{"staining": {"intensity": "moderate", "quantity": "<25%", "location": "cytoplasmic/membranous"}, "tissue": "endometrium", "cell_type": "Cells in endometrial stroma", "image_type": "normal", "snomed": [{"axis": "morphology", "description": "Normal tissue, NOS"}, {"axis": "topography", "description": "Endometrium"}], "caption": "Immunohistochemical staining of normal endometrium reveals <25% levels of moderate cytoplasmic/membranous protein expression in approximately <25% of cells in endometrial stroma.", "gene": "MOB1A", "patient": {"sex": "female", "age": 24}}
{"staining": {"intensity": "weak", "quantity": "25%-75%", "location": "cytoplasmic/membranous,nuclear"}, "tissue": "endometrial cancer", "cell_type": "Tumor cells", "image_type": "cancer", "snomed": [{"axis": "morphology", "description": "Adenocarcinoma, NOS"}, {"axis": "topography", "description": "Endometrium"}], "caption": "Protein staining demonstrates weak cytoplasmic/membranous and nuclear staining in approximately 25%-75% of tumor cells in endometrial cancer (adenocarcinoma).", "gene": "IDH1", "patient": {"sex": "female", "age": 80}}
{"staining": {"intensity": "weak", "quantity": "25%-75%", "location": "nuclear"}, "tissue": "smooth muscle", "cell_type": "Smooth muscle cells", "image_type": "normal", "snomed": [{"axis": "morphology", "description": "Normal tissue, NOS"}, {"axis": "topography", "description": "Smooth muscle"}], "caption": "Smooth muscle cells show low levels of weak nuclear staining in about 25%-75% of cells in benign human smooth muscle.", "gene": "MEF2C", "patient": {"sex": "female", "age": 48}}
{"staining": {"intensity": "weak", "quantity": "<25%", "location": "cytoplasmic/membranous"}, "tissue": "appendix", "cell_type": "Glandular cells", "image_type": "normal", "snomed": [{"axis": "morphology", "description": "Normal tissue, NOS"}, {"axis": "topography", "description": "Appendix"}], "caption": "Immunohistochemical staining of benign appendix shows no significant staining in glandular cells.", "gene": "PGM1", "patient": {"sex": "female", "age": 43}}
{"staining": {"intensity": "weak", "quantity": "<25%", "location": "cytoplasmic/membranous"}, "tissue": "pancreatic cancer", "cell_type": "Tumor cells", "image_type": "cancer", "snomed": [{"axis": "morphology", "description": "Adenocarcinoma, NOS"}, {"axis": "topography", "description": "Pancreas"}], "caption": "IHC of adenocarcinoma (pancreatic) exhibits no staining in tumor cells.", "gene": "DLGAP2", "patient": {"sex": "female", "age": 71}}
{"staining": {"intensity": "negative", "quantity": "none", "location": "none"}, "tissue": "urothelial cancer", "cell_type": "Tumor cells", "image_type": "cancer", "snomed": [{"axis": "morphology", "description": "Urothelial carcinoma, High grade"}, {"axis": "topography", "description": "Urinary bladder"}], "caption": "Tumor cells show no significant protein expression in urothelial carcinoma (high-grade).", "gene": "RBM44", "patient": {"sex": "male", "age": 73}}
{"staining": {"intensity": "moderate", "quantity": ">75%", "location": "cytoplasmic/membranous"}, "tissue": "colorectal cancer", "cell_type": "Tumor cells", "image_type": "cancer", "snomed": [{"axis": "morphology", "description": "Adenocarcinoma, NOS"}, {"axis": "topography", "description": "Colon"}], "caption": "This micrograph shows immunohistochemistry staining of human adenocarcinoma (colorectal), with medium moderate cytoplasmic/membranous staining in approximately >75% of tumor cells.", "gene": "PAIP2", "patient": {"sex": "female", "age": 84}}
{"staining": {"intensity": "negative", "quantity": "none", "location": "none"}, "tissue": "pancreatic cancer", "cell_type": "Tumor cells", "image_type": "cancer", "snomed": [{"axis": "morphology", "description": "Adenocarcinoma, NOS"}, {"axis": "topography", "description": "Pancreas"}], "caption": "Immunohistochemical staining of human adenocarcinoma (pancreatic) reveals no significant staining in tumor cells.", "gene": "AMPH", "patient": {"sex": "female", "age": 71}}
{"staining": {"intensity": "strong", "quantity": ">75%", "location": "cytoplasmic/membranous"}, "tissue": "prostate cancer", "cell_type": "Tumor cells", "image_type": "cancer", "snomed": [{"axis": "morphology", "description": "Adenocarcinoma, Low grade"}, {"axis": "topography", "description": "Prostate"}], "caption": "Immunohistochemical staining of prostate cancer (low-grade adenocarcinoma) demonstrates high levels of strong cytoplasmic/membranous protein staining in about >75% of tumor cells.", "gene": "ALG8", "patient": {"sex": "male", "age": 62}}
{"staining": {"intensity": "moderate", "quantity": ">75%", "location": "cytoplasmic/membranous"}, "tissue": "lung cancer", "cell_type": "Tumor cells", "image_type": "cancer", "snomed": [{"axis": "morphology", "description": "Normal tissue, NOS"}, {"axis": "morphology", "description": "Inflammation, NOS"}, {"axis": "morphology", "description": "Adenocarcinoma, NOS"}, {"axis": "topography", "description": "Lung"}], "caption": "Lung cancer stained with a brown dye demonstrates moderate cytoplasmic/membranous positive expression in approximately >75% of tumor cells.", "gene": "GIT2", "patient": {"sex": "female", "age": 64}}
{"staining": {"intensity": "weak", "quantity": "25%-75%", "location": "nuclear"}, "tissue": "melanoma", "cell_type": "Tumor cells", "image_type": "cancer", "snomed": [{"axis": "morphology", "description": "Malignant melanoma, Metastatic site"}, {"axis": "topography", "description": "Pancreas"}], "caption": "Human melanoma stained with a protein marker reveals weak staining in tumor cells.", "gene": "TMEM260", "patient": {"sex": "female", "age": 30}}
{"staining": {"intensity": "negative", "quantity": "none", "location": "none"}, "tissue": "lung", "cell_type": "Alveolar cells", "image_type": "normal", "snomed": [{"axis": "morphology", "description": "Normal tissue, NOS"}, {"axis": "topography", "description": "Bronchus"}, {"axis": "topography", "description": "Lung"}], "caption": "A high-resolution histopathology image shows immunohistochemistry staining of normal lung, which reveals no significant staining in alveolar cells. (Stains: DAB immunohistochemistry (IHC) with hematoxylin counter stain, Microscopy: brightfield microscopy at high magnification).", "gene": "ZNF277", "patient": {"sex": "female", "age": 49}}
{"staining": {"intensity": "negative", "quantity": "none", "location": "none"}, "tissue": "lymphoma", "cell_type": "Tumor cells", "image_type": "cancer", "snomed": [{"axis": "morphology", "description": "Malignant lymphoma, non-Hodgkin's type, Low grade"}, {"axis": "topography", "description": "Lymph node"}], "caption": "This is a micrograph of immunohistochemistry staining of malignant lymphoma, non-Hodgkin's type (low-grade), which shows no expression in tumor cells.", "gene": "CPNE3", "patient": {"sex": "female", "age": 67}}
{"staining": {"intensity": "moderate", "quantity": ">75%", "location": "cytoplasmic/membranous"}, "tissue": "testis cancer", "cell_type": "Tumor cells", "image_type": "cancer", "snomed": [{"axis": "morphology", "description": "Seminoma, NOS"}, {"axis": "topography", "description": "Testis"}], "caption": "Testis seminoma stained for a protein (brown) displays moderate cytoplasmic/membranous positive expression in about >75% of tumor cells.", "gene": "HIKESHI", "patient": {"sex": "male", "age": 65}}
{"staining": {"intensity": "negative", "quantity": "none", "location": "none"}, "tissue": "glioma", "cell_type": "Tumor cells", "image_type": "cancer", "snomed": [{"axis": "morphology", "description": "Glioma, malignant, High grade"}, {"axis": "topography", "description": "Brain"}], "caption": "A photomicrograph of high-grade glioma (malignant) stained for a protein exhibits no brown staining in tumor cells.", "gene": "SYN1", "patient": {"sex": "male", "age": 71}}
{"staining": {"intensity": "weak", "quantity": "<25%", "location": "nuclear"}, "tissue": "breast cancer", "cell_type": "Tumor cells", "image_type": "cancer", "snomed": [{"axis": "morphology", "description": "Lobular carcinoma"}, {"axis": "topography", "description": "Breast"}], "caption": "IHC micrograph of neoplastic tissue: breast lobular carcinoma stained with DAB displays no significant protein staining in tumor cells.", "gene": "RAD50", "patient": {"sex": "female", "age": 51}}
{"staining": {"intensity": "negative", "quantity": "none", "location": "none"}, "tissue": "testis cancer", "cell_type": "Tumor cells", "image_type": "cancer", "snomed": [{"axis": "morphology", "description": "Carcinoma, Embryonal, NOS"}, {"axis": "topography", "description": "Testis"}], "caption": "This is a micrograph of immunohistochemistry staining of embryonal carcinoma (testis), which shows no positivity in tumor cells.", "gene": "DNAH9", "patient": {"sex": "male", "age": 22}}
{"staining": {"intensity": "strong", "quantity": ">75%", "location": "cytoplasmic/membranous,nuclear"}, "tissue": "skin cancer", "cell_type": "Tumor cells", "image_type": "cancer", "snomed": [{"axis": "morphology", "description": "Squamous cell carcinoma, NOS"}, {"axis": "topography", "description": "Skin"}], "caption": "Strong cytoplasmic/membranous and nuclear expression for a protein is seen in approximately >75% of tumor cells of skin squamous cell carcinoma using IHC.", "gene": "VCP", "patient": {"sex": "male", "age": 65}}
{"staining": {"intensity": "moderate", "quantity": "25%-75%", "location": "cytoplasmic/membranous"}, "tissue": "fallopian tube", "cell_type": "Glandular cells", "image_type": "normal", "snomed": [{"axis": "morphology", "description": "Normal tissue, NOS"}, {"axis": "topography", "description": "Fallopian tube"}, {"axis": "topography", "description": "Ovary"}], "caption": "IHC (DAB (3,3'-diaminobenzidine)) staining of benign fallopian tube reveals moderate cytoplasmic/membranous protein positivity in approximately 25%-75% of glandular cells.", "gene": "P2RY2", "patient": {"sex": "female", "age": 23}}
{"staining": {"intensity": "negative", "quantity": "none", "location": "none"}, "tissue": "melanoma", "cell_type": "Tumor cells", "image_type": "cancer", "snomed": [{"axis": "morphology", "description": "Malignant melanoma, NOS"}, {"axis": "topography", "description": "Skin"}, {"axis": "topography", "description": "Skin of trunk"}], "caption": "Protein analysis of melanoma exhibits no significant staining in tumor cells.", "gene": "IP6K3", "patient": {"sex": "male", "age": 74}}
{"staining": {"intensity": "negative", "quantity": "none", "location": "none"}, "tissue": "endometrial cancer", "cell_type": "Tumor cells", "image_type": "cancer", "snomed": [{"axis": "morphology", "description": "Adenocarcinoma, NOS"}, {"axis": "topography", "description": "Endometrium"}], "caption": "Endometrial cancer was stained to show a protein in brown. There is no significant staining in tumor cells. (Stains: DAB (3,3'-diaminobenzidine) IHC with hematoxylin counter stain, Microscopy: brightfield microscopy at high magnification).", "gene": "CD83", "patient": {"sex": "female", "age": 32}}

> [TASK REQUIREMENTS]
The expected output is the exact run of lines from the start of the entries through the line with "staining demonstrates weak", inclusive.

> [ANSWER SPACE]
{"staining": {"intensity": "moderate", "quantity": "<25%", "location": "cytoplasmic/membranous"}, "tissue": "endometrium", "cell_type": "Cells in endometrial stroma", "image_type": "normal", "snomed": [{"axis": "morphology", "description": "Normal tissue, NOS"}, {"axis": "topography", "description": "Endometrium"}], "caption": "Immunohistochemical staining of normal endometrium reveals <25% levels of moderate cytoplasmic/membranous protein expression in approximately <25% of cells in endometrial stroma.", "gene": "MOB1A", "patient": {"sex": "female", "age": 24}}
{"staining": {"intensity": "weak", "quantity": "25%-75%", "location": "cytoplasmic/membranous,nuclear"}, "tissue": "endometrial cancer", "cell_type": "Tumor cells", "image_type": "cancer", "snomed": [{"axis": "morphology", "description": "Adenocarcinoma, NOS"}, {"axis": "topography", "description": "Endometrium"}], "caption": "Protein staining demonstrates weak cytoplasmic/membranous and nuclear staining in approximately 25%-75% of tumor cells in endometrial cancer (adenocarcinoma).", "gene": "IDH1", "patient": {"sex": "female", "age": 80}}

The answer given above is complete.